The task
Please print the listing below verbatim, every line in its original order and with nothing added or left out.

Material to process
..............................
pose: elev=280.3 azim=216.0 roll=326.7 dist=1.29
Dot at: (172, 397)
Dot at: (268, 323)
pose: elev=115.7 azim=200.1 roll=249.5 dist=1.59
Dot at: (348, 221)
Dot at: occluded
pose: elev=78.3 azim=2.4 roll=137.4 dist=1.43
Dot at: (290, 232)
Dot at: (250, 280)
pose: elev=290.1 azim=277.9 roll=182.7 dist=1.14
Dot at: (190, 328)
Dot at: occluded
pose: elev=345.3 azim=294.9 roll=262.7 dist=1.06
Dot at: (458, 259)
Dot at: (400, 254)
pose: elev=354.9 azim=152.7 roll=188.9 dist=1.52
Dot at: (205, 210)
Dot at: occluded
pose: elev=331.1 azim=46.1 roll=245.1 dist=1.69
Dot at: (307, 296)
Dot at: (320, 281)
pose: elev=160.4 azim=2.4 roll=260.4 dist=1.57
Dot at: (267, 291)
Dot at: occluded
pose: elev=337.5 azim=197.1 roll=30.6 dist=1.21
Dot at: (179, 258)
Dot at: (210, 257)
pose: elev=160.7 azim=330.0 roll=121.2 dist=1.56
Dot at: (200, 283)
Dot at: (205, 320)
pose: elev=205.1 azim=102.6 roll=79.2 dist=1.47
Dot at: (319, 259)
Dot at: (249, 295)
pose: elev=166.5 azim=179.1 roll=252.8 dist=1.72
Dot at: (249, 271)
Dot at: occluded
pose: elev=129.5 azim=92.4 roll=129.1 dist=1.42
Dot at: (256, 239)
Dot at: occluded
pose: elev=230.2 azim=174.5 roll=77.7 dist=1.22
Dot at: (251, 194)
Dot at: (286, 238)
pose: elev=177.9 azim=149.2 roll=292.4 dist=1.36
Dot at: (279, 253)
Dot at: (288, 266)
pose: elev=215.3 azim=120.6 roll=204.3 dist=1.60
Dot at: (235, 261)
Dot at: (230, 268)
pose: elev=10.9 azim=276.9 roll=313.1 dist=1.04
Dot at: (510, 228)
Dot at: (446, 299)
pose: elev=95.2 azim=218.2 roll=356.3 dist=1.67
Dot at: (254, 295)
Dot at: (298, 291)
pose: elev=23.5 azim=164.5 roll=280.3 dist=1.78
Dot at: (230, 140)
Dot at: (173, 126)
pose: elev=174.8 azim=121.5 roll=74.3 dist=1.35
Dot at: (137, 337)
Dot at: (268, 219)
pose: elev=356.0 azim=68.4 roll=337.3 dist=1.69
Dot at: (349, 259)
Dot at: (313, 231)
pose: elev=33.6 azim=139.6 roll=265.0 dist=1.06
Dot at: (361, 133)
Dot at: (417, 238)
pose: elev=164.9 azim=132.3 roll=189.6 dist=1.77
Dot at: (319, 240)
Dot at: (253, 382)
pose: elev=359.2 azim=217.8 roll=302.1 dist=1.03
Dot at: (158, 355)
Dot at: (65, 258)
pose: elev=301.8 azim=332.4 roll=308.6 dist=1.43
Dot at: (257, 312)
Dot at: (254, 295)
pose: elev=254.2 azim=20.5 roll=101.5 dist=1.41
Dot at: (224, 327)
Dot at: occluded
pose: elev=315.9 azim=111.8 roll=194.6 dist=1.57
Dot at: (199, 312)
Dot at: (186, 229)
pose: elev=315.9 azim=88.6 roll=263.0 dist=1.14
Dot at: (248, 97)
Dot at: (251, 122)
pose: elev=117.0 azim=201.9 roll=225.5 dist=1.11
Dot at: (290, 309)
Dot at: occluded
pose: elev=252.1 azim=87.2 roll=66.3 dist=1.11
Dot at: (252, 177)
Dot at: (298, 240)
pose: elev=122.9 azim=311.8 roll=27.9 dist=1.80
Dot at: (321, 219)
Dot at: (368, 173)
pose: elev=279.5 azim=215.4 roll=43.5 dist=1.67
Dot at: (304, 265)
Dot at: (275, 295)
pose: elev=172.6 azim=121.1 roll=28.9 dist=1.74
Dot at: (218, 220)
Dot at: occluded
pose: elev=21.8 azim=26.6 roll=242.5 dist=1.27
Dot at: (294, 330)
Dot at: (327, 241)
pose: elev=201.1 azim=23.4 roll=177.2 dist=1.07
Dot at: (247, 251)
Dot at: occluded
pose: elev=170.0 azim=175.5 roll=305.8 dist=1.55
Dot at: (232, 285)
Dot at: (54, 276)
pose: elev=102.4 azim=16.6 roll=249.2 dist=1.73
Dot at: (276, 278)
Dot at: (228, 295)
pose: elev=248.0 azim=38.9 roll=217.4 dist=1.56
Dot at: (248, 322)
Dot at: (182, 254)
..............................
Solution for this exercise
pose: elev=280.3 azim=216.0 roll=326.7 dist=1.29
Dot at: (172, 397)
Dot at: (268, 323)
pose: elev=115.7 azim=200.1 roll=249.5 dist=1.59
Dot at: (348, 221)
Dot at: occluded
pose: elev=78.3 azim=2.4 roll=137.4 dist=1.43
Dot at: (290, 232)
Dot at: (250, 280)
pose: elev=290.1 azim=277.9 roll=182.7 dist=1.14
Dot at: (190, 328)
Dot at: occluded
pose: elev=345.3 azim=294.9 roll=262.7 dist=1.06
Dot at: (458, 259)
Dot at: (400, 254)
pose: elev=354.9 azim=152.7 roll=188.9 dist=1.52
Dot at: (205, 210)
Dot at: occluded
pose: elev=331.1 azim=46.1 roll=245.1 dist=1.69
Dot at: (307, 296)
Dot at: (320, 281)
pose: elev=160.4 azim=2.4 roll=260.4 dist=1.57
Dot at: (267, 291)
Dot at: occluded
pose: elev=337.5 azim=197.1 roll=30.6 dist=1.21
Dot at: (179, 258)
Dot at: (210, 257)
pose: elev=160.7 azim=330.0 roll=121.2 dist=1.56
Dot at: (200, 283)
Dot at: (205, 320)
pose: elev=205.1 azim=102.6 roll=79.2 dist=1.47
Dot at: (319, 259)
Dot at: (249, 295)
pose: elev=166.5 azim=179.1 roll=252.8 dist=1.72
Dot at: (249, 271)
Dot at: occluded
pose: elev=129.5 azim=92.4 roll=129.1 dist=1.42
Dot at: (256, 239)
Dot at: occluded
pose: elev=230.2 azim=174.5 roll=77.7 dist=1.22
Dot at: (251, 194)
Dot at: (286, 238)
pose: elev=177.9 azim=149.2 roll=292.4 dist=1.36
Dot at: (279, 253)
Dot at: (288, 266)
pose: elev=215.3 azim=120.6 roll=204.3 dist=1.60
Dot at: (235, 261)
Dot at: (230, 268)
pose: elev=10.9 azim=276.9 roll=313.1 dist=1.04
Dot at: (510, 228)
Dot at: (446, 299)
pose: elev=95.2 azim=218.2 roll=356.3 dist=1.67
Dot at: (254, 295)
Dot at: (298, 291)
pose: elev=23.5 azim=164.5 roll=280.3 dist=1.78
Dot at: (230, 140)
Dot at: (173, 126)
pose: elev=174.8 azim=121.5 roll=74.3 dist=1.35
Dot at: (137, 337)
Dot at: (268, 219)
pose: elev=356.0 azim=68.4 roll=337.3 dist=1.69
Dot at: (349, 259)
Dot at: (313, 231)
pose: elev=33.6 azim=139.6 roll=265.0 dist=1.06
Dot at: (361, 133)
Dot at: (417, 238)
pose: elev=164.9 azim=132.3 roll=189.6 dist=1.77
Dot at: (319, 240)
Dot at: (253, 382)
pose: elev=359.2 azim=217.8 roll=302.1 dist=1.03
Dot at: (158, 355)
Dot at: (65, 258)
pose: elev=301.8 azim=332.4 roll=308.6 dist=1.43
Dot at: (257, 312)
Dot at: (254, 295)
pose: elev=254.2 azim=20.5 roll=101.5 dist=1.41
Dot at: (224, 327)
Dot at: occluded
pose: elev=315.9 azim=111.8 roll=194.6 dist=1.57
Dot at: (199, 312)
Dot at: (186, 229)
pose: elev=315.9 azim=88.6 roll=263.0 dist=1.14
Dot at: (248, 97)
Dot at: (251, 122)
pose: elev=117.0 azim=201.9 roll=225.5 dist=1.11
Dot at: (290, 309)
Dot at: occluded
pose: elev=252.1 azim=87.2 roll=66.3 dist=1.11
Dot at: (252, 177)
Dot at: (298, 240)
pose: elev=122.9 azim=311.8 roll=27.9 dist=1.80
Dot at: (321, 219)
Dot at: (368, 173)
pose: elev=279.5 azim=215.4 roll=43.5 dist=1.67
Dot at: (304, 265)
Dot at: (275, 295)
pose: elev=172.6 azim=121.1 roll=28.9 dist=1.74
Dot at: (218, 220)
Dot at: occluded
pose: elev=21.8 azim=26.6 roll=242.5 dist=1.27
Dot at: (294, 330)
Dot at: (327, 241)
pose: elev=201.1 azim=23.4 roll=177.2 dist=1.07
Dot at: (247, 251)
Dot at: occluded
pose: elev=170.0 azim=175.5 roll=305.8 dist=1.55
Dot at: (232, 285)
Dot at: (54, 276)
pose: elev=102.4 azim=16.6 roll=249.2 dist=1.73
Dot at: (276, 278)
Dot at: (228, 295)
pose: elev=248.0 azim=38.9 roll=217.4 dist=1.56
Dot at: (248, 322)
Dot at: (182, 254)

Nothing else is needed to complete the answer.